(How to complete this task) Output the text of the data from the line with "Ver mais..." up to and including the line with "Bursa İnegöl OSB" as a JSON list of strings, one string per line, with blank lines and the pictures left out.

(Available data)
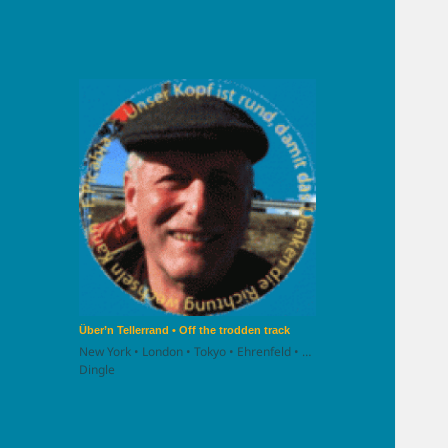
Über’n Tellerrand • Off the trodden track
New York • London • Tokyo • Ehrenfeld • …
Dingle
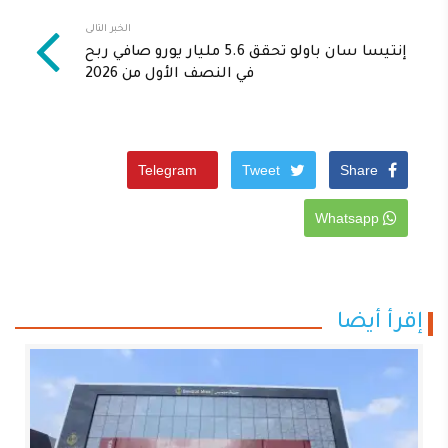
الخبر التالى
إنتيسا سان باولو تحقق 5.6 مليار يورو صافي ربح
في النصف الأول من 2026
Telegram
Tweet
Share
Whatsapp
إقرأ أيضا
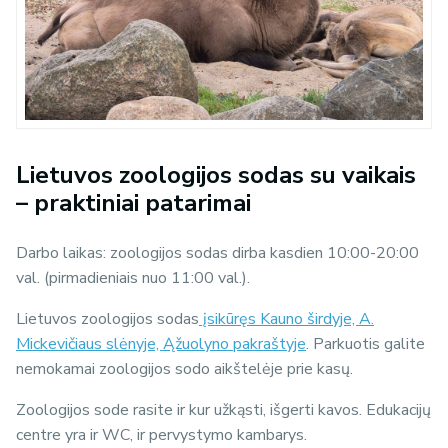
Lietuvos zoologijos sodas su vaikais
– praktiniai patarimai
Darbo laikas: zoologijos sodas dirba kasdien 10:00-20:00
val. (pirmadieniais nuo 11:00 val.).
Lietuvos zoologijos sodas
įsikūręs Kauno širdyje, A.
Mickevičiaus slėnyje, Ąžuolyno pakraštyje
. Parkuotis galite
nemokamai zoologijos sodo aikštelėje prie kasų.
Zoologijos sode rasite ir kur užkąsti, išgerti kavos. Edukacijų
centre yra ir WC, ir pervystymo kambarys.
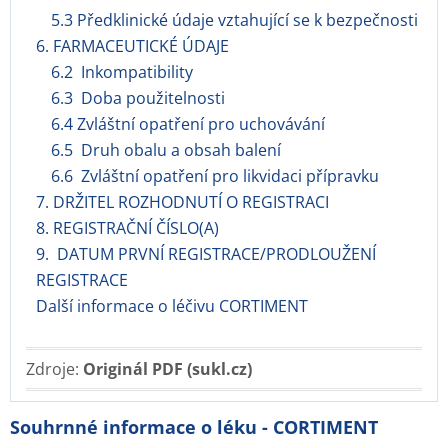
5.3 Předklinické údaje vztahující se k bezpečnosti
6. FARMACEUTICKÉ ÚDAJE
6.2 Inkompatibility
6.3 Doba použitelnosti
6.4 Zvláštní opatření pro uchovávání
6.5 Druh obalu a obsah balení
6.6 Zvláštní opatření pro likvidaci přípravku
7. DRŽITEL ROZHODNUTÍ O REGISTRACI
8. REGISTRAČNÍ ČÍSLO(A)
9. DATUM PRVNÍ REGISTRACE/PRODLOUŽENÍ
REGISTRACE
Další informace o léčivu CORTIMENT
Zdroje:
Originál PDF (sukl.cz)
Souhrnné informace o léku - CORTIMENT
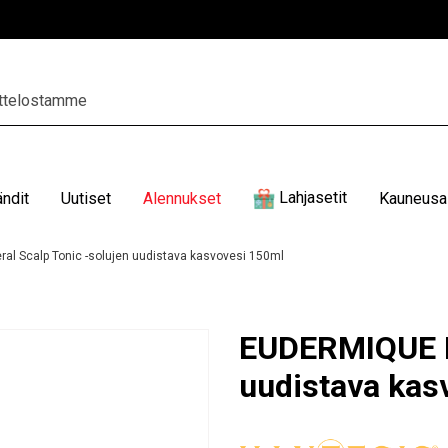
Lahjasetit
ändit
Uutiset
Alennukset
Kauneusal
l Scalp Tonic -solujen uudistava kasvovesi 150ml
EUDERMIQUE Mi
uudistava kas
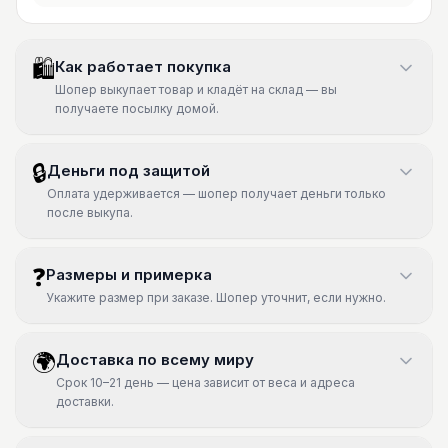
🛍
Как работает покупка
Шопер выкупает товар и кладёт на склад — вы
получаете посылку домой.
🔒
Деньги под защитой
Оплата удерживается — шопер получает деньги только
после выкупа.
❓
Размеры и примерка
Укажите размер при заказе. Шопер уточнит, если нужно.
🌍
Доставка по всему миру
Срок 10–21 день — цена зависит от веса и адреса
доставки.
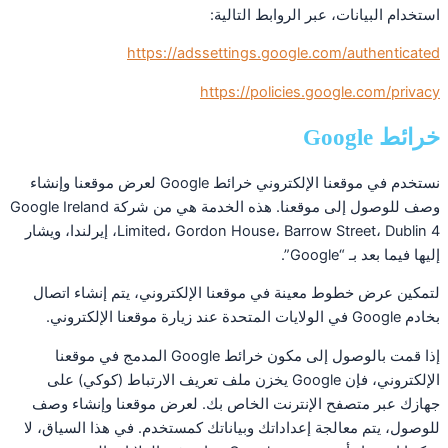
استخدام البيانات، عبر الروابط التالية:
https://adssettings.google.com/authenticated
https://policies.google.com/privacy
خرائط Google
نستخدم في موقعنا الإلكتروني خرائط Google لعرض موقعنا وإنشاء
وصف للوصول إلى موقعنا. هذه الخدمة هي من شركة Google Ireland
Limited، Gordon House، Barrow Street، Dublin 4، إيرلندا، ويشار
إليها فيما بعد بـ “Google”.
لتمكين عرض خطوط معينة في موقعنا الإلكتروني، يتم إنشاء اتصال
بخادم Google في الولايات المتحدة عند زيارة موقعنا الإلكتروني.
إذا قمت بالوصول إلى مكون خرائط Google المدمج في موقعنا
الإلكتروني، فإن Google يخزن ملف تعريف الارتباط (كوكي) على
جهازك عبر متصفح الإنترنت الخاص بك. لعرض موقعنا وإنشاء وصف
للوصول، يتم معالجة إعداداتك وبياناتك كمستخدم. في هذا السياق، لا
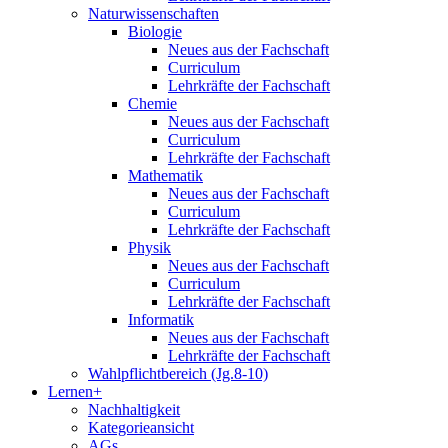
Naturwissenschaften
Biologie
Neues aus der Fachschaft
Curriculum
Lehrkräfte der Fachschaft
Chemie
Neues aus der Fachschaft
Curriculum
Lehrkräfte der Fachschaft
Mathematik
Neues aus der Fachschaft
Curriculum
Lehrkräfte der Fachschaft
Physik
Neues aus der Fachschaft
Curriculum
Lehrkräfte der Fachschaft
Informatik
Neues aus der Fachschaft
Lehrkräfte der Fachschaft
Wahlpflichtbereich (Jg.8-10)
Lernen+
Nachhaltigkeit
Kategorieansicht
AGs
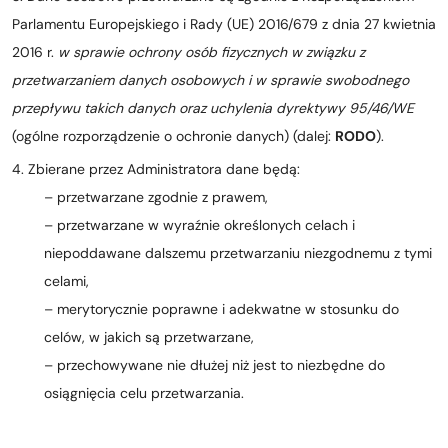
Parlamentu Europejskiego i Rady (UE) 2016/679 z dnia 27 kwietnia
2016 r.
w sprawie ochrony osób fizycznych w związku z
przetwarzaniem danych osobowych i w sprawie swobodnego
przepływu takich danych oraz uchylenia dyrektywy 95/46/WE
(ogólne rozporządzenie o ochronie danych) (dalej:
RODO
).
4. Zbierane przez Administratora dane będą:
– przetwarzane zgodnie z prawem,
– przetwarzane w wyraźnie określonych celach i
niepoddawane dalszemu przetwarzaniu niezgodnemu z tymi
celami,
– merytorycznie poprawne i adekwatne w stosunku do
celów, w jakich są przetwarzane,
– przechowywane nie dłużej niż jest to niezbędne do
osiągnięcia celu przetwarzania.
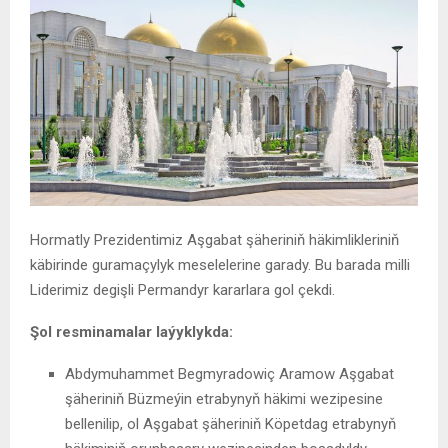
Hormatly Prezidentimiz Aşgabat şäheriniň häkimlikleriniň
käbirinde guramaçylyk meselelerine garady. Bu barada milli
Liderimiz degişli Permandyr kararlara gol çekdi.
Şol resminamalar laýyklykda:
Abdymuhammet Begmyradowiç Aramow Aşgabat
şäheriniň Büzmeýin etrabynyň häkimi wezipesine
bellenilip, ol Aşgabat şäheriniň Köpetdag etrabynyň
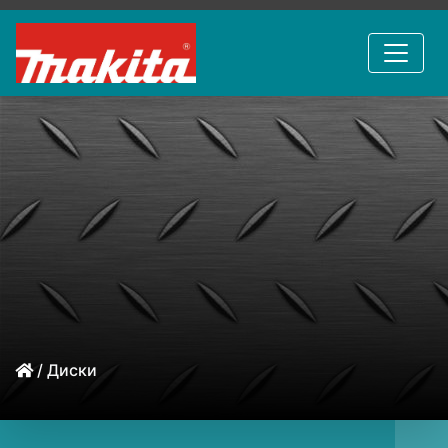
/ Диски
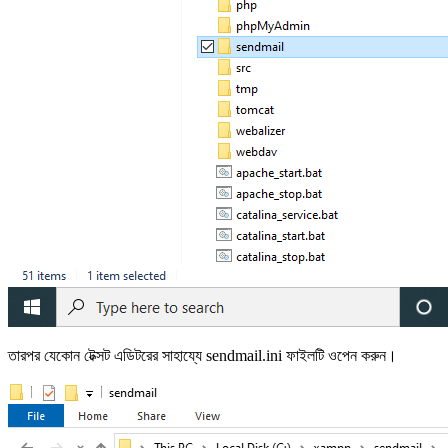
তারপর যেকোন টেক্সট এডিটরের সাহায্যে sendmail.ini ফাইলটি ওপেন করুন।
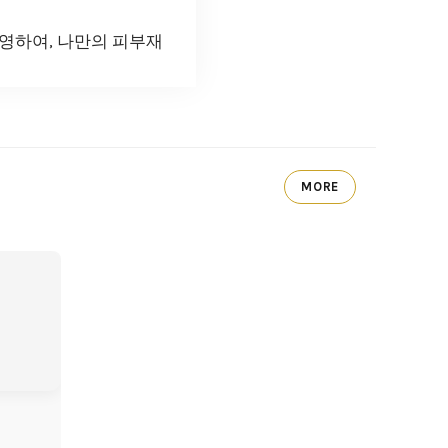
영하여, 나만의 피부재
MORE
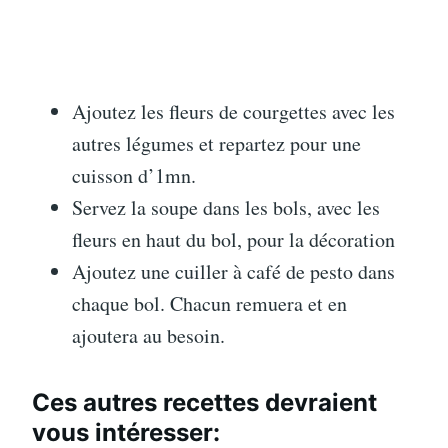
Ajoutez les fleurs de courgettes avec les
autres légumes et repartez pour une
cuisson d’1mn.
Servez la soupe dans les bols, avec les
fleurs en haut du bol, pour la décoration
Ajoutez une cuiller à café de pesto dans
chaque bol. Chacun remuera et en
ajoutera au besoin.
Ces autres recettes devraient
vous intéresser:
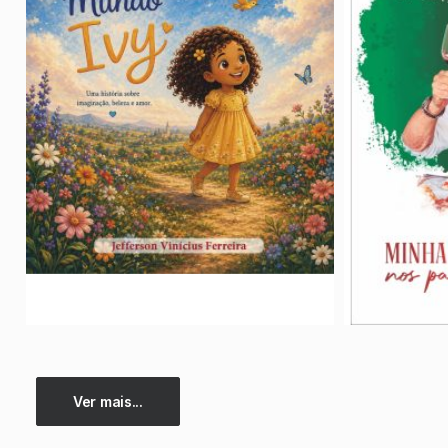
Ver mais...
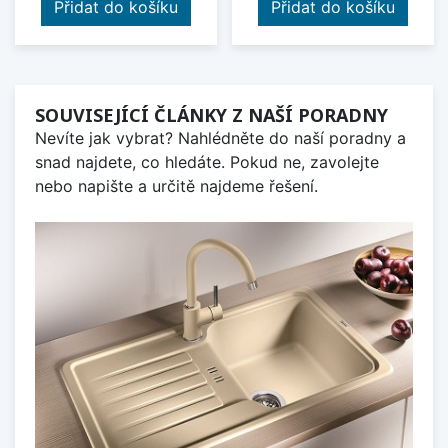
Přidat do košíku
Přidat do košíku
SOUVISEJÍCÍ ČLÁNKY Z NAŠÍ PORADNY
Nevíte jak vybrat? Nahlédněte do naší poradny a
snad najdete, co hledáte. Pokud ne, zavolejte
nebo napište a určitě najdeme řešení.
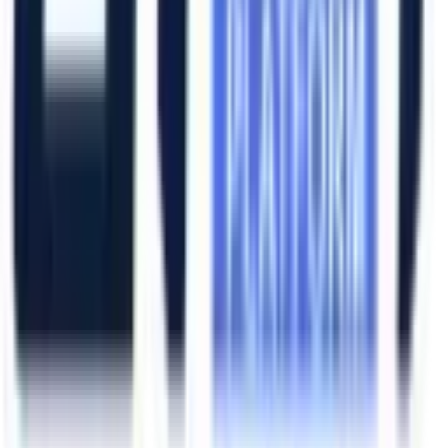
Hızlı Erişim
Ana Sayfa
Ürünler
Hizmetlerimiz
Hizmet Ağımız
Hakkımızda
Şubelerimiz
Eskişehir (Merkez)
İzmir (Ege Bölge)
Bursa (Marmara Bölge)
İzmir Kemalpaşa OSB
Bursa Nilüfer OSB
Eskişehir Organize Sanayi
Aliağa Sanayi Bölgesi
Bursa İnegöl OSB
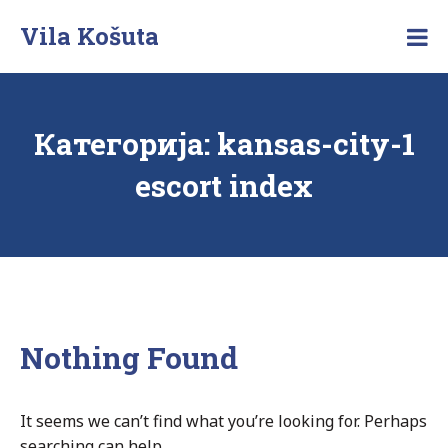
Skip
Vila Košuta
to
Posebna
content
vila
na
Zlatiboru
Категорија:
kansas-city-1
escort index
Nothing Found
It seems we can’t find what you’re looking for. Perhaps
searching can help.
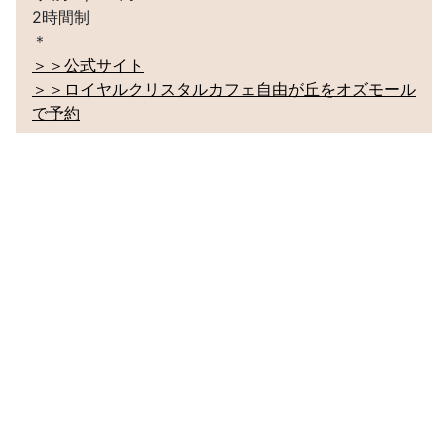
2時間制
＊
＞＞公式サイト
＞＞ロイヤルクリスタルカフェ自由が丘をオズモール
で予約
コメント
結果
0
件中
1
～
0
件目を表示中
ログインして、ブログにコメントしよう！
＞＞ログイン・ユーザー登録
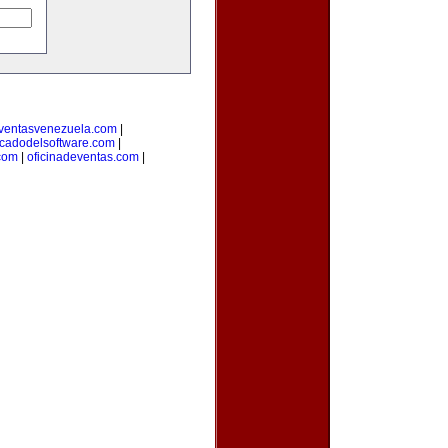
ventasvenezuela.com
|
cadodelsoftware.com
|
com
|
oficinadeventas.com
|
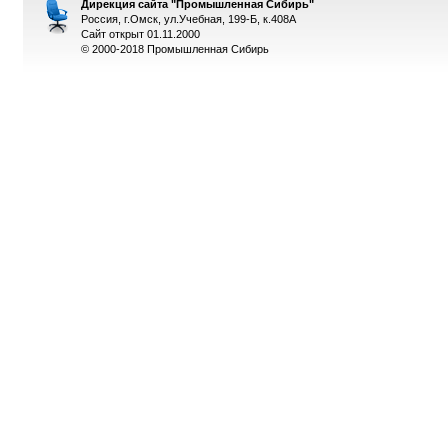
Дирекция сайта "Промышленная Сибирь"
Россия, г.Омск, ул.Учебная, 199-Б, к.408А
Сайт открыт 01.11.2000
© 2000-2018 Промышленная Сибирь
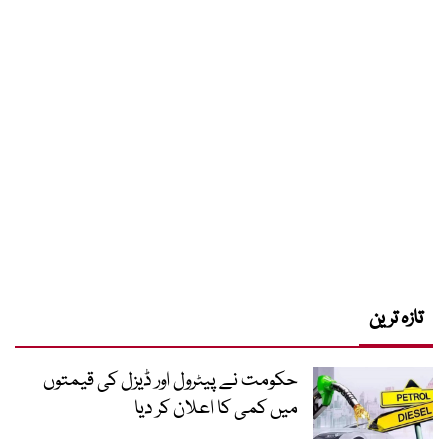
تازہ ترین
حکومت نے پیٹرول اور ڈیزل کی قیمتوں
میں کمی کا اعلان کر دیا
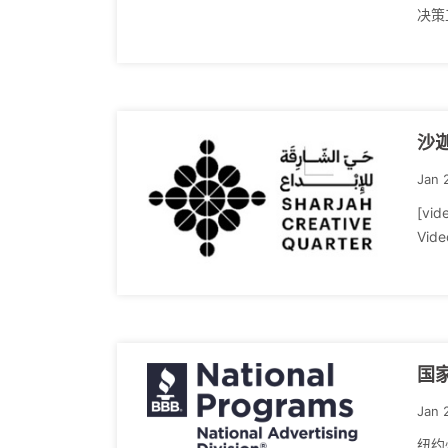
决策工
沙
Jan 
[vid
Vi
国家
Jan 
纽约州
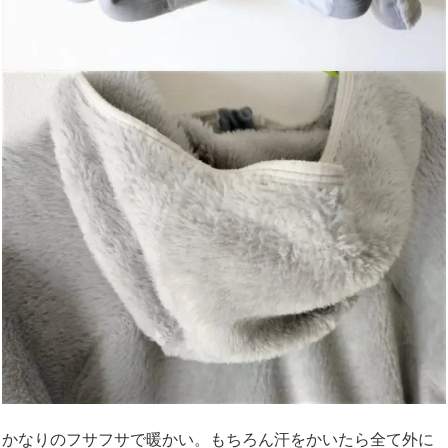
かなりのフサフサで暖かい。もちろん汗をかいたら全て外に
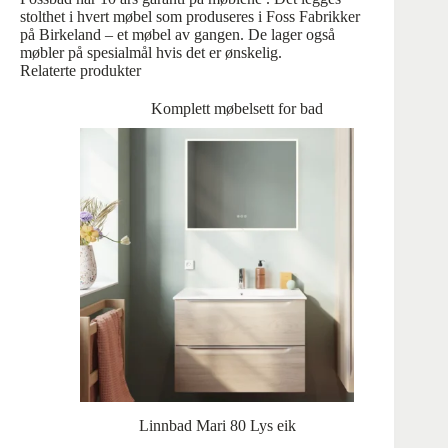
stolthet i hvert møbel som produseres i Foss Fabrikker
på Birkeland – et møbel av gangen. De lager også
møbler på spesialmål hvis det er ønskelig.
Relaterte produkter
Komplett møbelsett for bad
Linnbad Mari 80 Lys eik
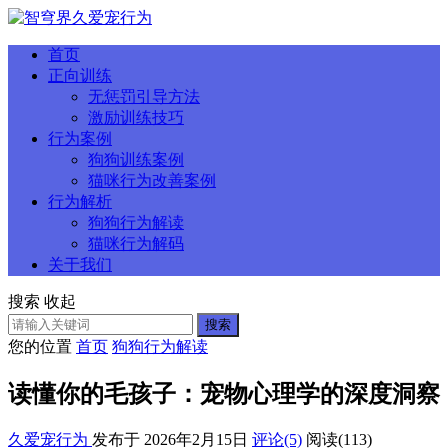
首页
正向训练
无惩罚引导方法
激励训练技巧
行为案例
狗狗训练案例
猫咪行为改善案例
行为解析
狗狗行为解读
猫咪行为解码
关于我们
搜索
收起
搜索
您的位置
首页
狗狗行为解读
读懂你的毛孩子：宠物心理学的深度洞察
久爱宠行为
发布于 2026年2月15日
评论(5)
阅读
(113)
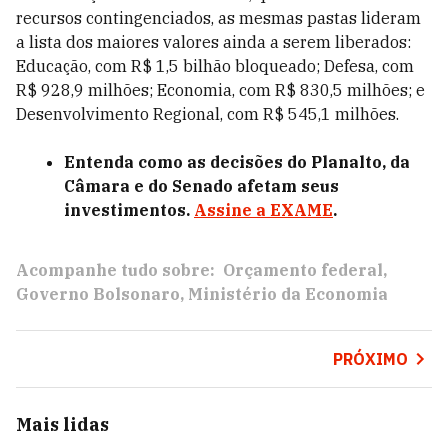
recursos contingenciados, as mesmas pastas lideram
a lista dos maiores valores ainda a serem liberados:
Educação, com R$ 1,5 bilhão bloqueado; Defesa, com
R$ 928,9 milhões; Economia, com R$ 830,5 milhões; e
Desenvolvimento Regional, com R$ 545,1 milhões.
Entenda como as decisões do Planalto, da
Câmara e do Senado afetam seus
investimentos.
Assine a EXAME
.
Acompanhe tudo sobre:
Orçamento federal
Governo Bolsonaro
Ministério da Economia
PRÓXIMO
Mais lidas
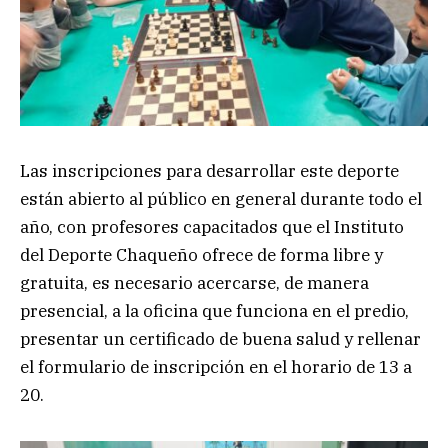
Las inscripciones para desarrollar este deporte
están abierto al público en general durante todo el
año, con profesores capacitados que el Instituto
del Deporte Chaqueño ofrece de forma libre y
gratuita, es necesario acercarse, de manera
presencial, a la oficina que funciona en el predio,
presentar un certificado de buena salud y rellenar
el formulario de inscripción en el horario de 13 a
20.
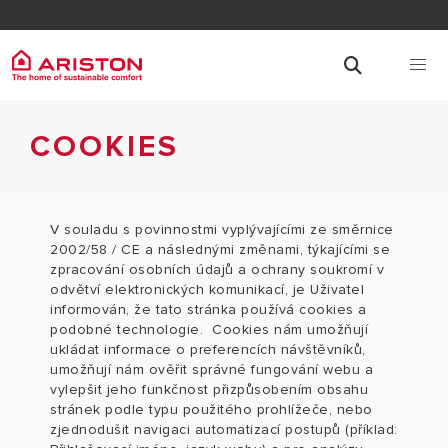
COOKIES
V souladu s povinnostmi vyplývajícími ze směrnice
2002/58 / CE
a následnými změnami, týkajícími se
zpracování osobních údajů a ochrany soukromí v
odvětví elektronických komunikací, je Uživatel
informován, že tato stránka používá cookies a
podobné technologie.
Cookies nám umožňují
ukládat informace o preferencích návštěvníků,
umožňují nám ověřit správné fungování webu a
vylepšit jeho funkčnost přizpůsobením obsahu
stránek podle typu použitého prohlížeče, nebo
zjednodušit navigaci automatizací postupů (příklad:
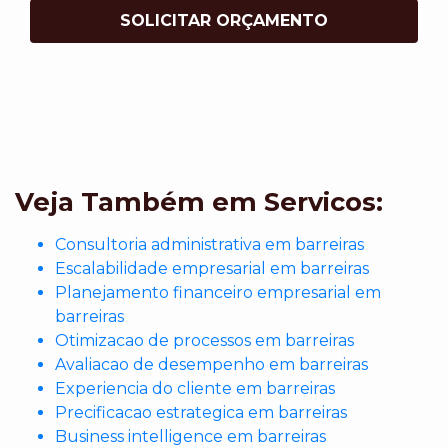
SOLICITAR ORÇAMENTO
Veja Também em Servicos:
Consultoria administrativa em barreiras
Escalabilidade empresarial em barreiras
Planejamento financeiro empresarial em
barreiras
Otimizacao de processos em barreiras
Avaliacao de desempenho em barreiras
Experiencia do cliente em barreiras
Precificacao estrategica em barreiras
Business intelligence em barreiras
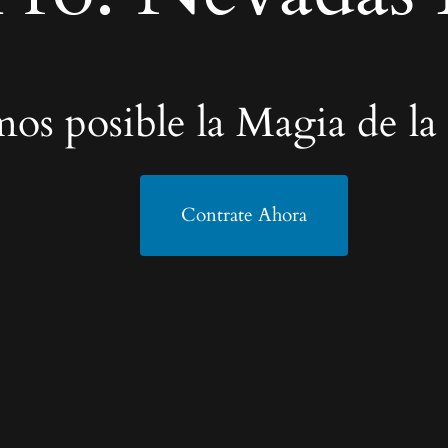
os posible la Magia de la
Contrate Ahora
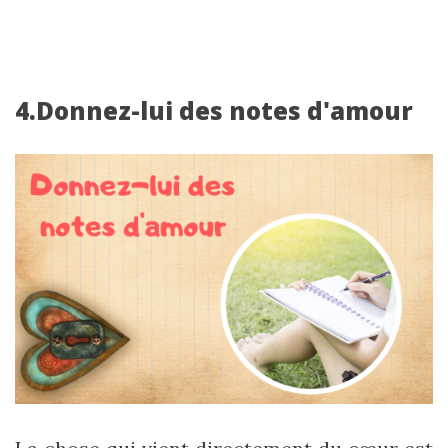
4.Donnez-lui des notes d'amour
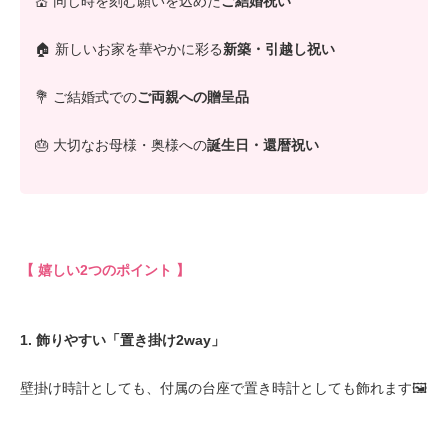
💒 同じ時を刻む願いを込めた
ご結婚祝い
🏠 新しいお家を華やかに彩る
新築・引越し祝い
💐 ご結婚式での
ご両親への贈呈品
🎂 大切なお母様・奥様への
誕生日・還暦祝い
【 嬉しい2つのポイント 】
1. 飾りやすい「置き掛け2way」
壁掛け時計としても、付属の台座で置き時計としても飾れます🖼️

(Answer box)
[
  "Ver mais...",
  "Přidat do košíku",
  "Přidat do košíku",
  "SOUVISEJÍCÍ ČLÁNKY Z NAŠÍ PORADNY",
  "Nevíte jak vybrat? Nahlédněte do naší poradny a",
  "snad najdete, co hledáte. Pokud ne, zavolejte",
  "nebo napište a určitě najdeme řešení.",
  "Hızlı Erişim",
  "Ana Sayfa",
  "Ürünler",
  "Hizmetlerimiz",
  "Hizmet Ağımız",
  "Hakkımızda",
  "Şubelerimiz",
  "Eskişehir (Merkez)",
  "İzmir (Ege Bölge)",
  "Bursa (Marmara Bölge)",
  "İzmir Kemalpaşa OSB",
  "Bursa Nilüfer OSB",
  "Eskişehir Organize Sanayi",
  "Aliağa Sanayi Bölgesi",
  "Bursa İnegöl OSB"
]